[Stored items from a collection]
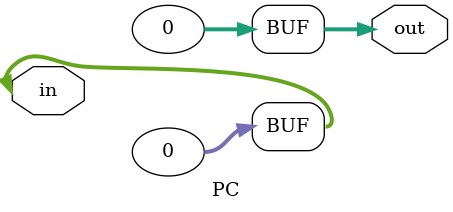
<source format=v>
module PC (in, out);
    input [31:0] in;
    output [31:0] out;

    reg [31:0] out;

    initial 
        out = 0;

    assign out = in;

endmodule
</source>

Task objective> If an entry contains a picture, leave it out and repeat the rest exactly.

Answer space>
<source format=v>
module PC (in, out);
    input [31:0] in;
    output [31:0] out;

    reg [31:0] out;

    initial 
        out = 0;

    assign out = in;

endmodule
</source>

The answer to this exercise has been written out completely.